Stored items
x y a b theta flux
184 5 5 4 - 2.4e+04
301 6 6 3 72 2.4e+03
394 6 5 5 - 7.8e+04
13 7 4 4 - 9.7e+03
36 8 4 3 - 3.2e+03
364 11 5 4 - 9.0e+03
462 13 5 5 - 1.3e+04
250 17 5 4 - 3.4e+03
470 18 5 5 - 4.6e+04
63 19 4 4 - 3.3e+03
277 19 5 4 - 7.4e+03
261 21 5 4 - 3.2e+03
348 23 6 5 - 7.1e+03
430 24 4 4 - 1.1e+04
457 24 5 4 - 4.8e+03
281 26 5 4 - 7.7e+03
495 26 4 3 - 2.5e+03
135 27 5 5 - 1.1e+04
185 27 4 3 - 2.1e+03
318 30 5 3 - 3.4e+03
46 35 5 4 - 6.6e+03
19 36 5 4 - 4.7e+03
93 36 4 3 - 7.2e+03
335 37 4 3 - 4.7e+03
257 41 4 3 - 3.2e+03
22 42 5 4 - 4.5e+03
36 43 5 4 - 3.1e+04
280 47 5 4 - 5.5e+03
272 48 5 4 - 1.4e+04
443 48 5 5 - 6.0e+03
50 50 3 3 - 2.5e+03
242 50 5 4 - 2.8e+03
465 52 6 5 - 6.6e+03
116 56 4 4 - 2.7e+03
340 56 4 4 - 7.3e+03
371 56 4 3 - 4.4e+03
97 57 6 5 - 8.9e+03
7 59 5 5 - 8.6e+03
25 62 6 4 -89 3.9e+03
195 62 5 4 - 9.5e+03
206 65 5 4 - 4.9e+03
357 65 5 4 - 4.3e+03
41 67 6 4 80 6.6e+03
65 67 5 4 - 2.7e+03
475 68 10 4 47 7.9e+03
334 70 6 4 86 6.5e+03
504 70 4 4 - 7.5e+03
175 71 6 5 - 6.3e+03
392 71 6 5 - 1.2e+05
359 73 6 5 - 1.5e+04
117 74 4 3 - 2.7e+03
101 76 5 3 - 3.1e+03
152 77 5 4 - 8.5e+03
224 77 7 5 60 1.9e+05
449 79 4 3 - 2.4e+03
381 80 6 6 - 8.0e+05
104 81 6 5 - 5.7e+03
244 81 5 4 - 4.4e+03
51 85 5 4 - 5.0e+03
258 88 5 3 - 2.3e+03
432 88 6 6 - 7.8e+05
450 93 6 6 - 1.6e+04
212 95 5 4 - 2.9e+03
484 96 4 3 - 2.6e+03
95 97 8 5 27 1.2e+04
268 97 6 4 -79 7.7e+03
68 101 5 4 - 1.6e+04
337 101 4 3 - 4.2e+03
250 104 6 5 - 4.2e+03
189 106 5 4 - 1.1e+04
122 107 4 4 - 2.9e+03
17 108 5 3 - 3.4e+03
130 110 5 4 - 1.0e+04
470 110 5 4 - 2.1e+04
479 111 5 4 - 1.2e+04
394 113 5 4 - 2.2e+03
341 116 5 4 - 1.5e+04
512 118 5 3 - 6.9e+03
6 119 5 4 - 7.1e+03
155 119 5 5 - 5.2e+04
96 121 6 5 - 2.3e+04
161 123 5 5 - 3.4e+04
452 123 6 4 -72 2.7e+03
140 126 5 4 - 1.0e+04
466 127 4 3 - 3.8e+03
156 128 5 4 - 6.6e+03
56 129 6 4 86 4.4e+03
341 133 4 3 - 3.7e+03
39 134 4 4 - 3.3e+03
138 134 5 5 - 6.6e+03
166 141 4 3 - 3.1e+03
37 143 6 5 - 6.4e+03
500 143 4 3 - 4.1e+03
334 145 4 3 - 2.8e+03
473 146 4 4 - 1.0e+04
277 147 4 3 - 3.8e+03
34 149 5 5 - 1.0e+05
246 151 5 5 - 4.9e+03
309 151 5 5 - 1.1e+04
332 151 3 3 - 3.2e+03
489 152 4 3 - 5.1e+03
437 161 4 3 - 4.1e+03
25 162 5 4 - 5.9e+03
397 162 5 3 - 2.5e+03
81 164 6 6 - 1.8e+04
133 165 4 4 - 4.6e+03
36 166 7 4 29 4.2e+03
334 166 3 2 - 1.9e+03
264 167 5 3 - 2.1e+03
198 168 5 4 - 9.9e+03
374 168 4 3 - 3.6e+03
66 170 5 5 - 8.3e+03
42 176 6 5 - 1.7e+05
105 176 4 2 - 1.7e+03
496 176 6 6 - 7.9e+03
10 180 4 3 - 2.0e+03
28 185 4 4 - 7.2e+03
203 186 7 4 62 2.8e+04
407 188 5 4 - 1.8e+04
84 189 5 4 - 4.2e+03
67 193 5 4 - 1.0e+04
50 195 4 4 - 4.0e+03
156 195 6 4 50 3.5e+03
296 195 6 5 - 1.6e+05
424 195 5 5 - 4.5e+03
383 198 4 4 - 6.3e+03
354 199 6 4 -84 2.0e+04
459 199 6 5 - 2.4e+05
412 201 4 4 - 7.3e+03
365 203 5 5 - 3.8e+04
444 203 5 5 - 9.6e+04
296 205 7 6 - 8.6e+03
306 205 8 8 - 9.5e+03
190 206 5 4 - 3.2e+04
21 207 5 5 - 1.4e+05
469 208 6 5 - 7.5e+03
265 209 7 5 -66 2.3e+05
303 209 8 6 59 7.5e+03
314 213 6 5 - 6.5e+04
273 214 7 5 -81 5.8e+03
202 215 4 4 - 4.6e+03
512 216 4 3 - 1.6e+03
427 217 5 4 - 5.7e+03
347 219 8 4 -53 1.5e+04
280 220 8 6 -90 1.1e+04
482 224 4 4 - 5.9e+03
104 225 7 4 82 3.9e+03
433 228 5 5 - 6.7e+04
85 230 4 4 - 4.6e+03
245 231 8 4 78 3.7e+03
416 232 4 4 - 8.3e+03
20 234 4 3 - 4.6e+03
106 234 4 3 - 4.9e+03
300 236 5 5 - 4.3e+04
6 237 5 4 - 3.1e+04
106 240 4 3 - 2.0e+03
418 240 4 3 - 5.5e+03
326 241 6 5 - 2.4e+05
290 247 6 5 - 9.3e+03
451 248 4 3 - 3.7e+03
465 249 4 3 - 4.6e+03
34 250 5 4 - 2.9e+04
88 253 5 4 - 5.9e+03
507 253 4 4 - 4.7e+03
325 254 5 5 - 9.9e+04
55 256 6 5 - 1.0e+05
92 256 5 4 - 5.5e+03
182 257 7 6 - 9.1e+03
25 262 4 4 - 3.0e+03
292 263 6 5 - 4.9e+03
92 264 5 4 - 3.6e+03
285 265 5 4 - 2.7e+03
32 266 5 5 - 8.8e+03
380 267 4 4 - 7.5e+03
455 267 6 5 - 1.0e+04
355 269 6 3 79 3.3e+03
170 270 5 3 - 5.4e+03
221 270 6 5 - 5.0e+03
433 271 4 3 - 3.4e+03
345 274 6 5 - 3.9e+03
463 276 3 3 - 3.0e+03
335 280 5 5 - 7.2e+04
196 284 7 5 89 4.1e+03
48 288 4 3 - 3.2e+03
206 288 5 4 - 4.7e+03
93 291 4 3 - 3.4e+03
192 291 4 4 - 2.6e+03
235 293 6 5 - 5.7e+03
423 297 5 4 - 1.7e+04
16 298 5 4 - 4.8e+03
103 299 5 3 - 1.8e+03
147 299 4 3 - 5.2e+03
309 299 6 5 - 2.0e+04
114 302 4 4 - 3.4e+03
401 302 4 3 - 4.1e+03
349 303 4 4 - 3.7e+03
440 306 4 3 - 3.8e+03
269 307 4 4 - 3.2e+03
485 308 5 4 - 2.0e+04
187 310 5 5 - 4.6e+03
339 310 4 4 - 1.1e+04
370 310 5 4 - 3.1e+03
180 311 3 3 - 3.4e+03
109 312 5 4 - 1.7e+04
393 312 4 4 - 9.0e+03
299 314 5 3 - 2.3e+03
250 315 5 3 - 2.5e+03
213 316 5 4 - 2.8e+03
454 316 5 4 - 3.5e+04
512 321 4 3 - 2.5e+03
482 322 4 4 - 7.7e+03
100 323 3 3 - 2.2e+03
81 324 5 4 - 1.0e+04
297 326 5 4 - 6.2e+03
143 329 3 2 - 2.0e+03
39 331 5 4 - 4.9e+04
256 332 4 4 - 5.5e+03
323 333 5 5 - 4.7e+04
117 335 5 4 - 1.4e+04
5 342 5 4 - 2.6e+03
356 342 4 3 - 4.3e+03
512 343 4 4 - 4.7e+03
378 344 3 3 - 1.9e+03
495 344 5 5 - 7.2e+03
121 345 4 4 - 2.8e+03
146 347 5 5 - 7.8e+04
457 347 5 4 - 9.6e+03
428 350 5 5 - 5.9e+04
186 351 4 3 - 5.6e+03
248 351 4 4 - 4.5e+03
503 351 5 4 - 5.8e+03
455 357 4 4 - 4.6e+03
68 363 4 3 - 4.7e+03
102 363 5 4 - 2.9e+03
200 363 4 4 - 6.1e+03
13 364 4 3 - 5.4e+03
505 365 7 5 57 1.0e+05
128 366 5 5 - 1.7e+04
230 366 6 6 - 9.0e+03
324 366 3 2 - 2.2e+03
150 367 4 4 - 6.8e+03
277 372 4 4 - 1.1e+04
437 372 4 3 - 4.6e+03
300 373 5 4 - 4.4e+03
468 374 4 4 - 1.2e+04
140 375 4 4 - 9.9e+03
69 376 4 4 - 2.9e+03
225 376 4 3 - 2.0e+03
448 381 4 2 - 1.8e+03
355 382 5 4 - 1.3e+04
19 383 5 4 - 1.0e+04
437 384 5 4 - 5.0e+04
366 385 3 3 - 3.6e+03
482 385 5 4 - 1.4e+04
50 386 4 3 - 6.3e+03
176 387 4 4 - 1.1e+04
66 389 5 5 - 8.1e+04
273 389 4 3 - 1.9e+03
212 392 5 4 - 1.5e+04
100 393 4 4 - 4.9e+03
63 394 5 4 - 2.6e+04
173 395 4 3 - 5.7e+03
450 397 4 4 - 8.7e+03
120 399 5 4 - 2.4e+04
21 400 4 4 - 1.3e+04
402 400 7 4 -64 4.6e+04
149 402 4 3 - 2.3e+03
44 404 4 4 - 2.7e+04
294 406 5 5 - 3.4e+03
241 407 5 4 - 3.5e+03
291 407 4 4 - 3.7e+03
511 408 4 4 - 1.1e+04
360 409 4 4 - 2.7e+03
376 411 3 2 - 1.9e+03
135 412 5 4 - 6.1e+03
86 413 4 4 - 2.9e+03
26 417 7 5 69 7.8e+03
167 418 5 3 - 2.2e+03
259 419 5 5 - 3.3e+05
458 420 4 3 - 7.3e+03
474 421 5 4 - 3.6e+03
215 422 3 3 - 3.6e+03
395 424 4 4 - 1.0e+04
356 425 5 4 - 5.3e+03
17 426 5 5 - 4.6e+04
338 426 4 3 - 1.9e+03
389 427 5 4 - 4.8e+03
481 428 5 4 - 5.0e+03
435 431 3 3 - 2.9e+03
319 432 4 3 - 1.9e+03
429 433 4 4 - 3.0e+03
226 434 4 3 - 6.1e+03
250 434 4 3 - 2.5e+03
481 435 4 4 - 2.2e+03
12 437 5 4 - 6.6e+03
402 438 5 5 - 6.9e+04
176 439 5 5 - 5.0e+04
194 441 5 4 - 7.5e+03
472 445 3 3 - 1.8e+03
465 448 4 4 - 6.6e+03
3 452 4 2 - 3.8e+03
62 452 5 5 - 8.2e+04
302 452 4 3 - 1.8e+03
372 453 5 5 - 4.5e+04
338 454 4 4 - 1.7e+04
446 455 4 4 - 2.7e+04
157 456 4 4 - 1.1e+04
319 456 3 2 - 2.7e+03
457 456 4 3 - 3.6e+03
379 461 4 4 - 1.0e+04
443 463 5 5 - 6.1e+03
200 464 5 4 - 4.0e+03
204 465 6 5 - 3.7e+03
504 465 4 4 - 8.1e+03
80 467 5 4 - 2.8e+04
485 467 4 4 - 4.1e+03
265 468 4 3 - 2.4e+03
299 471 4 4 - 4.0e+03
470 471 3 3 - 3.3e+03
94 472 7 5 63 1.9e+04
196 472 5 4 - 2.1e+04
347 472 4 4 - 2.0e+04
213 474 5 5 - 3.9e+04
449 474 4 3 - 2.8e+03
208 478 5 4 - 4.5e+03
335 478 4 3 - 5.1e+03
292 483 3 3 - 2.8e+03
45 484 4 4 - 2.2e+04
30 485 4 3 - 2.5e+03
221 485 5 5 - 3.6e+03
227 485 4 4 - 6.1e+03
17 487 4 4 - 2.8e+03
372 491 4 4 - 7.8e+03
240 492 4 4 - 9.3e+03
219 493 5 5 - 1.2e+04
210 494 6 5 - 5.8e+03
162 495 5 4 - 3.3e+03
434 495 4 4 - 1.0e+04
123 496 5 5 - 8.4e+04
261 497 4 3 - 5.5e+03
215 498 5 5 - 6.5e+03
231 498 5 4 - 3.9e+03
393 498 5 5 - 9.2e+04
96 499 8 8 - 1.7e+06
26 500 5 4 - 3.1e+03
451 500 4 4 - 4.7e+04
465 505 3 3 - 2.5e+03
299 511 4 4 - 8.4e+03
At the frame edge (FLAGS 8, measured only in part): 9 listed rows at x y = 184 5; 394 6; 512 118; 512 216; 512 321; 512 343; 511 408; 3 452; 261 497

**WHAT TO PRODUCE**. Lay out every line from the first line of the entries above through the line containing "101 76 5 3 - 3.1e+03", both included, as a JSON list of strings with one string per line. Leave out any blank lines.

**FINISHED TASK**.
[
  "x y a b theta flux",
  "184 5 5 4 - 2.4e+04",
  "301 6 6 3 72 2.4e+03",
  "394 6 5 5 - 7.8e+04",
  "13 7 4 4 - 9.7e+03",
  "36 8 4 3 - 3.2e+03",
  "364 11 5 4 - 9.0e+03",
  "462 13 5 5 - 1.3e+04",
  "250 17 5 4 - 3.4e+03",
  "470 18 5 5 - 4.6e+04",
  "63 19 4 4 - 3.3e+03",
  "277 19 5 4 - 7.4e+03",
  "261 21 5 4 - 3.2e+03",
  "348 23 6 5 - 7.1e+03",
  "430 24 4 4 - 1.1e+04",
  "457 24 5 4 - 4.8e+03",
  "281 26 5 4 - 7.7e+03",
  "495 26 4 3 - 2.5e+03",
  "135 27 5 5 - 1.1e+04",
  "185 27 4 3 - 2.1e+03",
  "318 30 5 3 - 3.4e+03",
  "46 35 5 4 - 6.6e+03",
  "19 36 5 4 - 4.7e+03",
  "93 36 4 3 - 7.2e+03",
  "335 37 4 3 - 4.7e+03",
  "257 41 4 3 - 3.2e+03",
  "22 42 5 4 - 4.5e+03",
  "36 43 5 4 - 3.1e+04",
  "280 47 5 4 - 5.5e+03",
  "272 48 5 4 - 1.4e+04",
  "443 48 5 5 - 6.0e+03",
  "50 50 3 3 - 2.5e+03",
  "242 50 5 4 - 2.8e+03",
  "465 52 6 5 - 6.6e+03",
  "116 56 4 4 - 2.7e+03",
  "340 56 4 4 - 7.3e+03",
  "371 56 4 3 - 4.4e+03",
  "97 57 6 5 - 8.9e+03",
  "7 59 5 5 - 8.6e+03",
  "25 62 6 4 -89 3.9e+03",
  "195 62 5 4 - 9.5e+03",
  "206 65 5 4 - 4.9e+03",
  "357 65 5 4 - 4.3e+03",
  "41 67 6 4 80 6.6e+03",
  "65 67 5 4 - 2.7e+03",
  "475 68 10 4 47 7.9e+03",
  "334 70 6 4 86 6.5e+03",
  "504 70 4 4 - 7.5e+03",
  "175 71 6 5 - 6.3e+03",
  "392 71 6 5 - 1.2e+05",
  "359 73 6 5 - 1.5e+04",
  "117 74 4 3 - 2.7e+03",
  "101 76 5 3 - 3.1e+03"
]